Thursday 15 September 2011

A tiny adventure

Roborovski hamsters are very small, very quick, and almost impossibly cute.

We have one. She’s called Hattie. We adopted her, after seeing one of those “I’m looking for a good home because nobody wanted to buy me” pieces of emotional blackmail in the local pet shop.

She’s over two years old. If she were human, she’d be sitting in a rocking chair, knitting socks for her great, great grandnieces. She’s not exactly friendly, but she’s far from unfriendly. A bit grumpy, we think. She occasionally sits and taps her wristwatch meaningfully when dinner’s a bit late, you know the sort of thing.

She might be small, but she’s definitely The Boss.

She lives in our spare room, in a ... no, let’s not call it a cage, there are no bars, no metal, it’s a series of variously-sized and -functioned modules connected by hamster-friendly tubes. (She struggles a bit when the tubes go uphill. She really is very titchy.)

Yesterday morning, I went in the spare room to open the blinds and do something computer-y. I could hear a scratching noise. Ah, I thought, Hattie’s up and about. I couldn’t see her, suggesting that she must have been tucked up in bed -- her normal state during the day -- but the scratching noise continued.

Mice. Must be mice. Under the floorboards, probably. Yuck. Have to buy some poison or something, can’t worry about it now, got to get ready for work.

You’re ahead of me, I expect.

When I got home, I fed the cats then went to feed Hattie.

It was only then that I realised that her cage/enclosure/podsystem was wide open.

That instantly explained the scratching noise, of course. Not mice. An escaped old lady of a Roborovski hamster.

She could be anywhere, I told myself.

But I thought about it; she’d probably been out all night, and she hadn’t gone so far in the first few hours of her freedom that she couldn’t make me think we’d got mice in the floor.

So I started searching. I didn’t honestly expect to find her, you understand, I just hoped I would.

Spent a while peering into random corners, behind random objects, trying to think myself into a hamster’s mind and assuming that a systematic search would take hours and be fruitless anyway, I let my inspiration lead me.

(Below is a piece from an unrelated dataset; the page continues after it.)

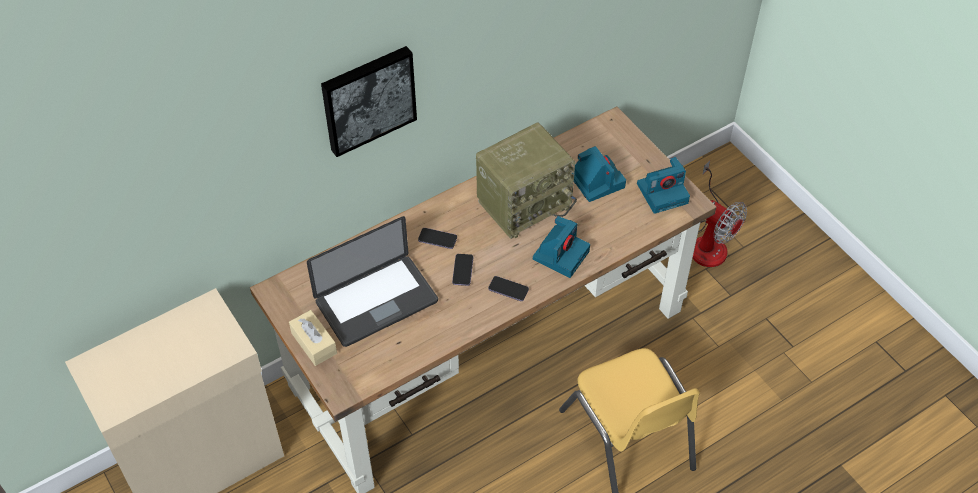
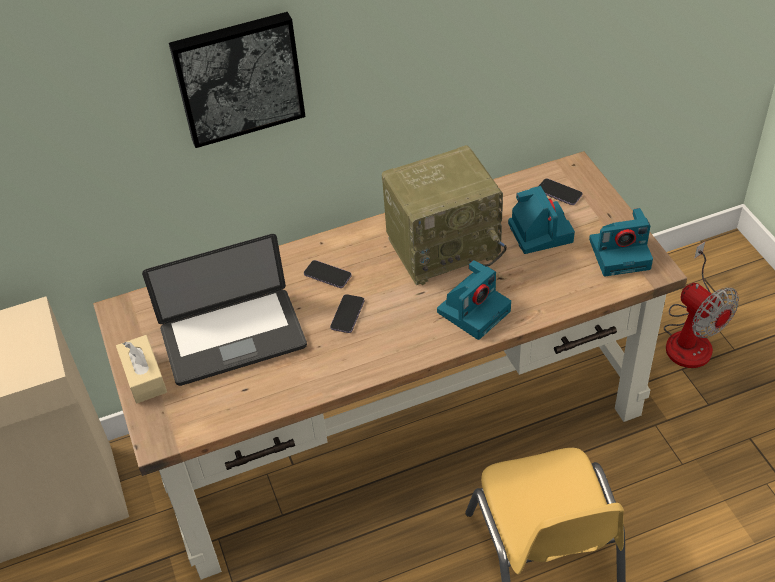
camera: 15 degrees right, 5 degrees down
(508, 289) = (397, 344): phone -> phone (559, 193)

Just after my inspiration led me to put a few small items of yummy hamster food (dried apple, the most noticeably smelly stuff she eats) on the floor in the hope that she’d be tempted away from snacking on carpet or electrical cables or cardboard or paper or plastic DVD cases or any of the other zillion things I thought might attract the attention of a small and hungry rodent, my eyes settled on a box under the table on which her (oh stuff it) cage sits. A cardboard box, flaps closed but not closed and I thought she might be behind it so I gently pulled it out.

In the spirit of thoroughness, I looked inside the box. In there was a Hallowe’en exhibit, a toy (well, maybe not a toy, it’s a bit too realistic to be considered in any way cuddly or cute) rat. And a small pile of artificial rat fur.

It was a moment before I spotted Hattie. She’d clearly been trying to extract the rat’s stuffing in the hope of making a warm bed, in the absence of her normal bedding.

I nearly cheered.

Instead, I gathered her up (with a little difficulty, she’s not used to being handled and Roborovski hamsters don’t often take to it, apparently) and put her back in her (yes, that’s the word) home.

She wandered round, checked I’d put something in her food bowl, stopped for some water (she’d managed without for the best part of 24 hours) nibbled on something that wasn’t artificial rat then, with what was to my eyes a clear sigh and a bit of a What-Kept-You sort of a Look, put herself to bed.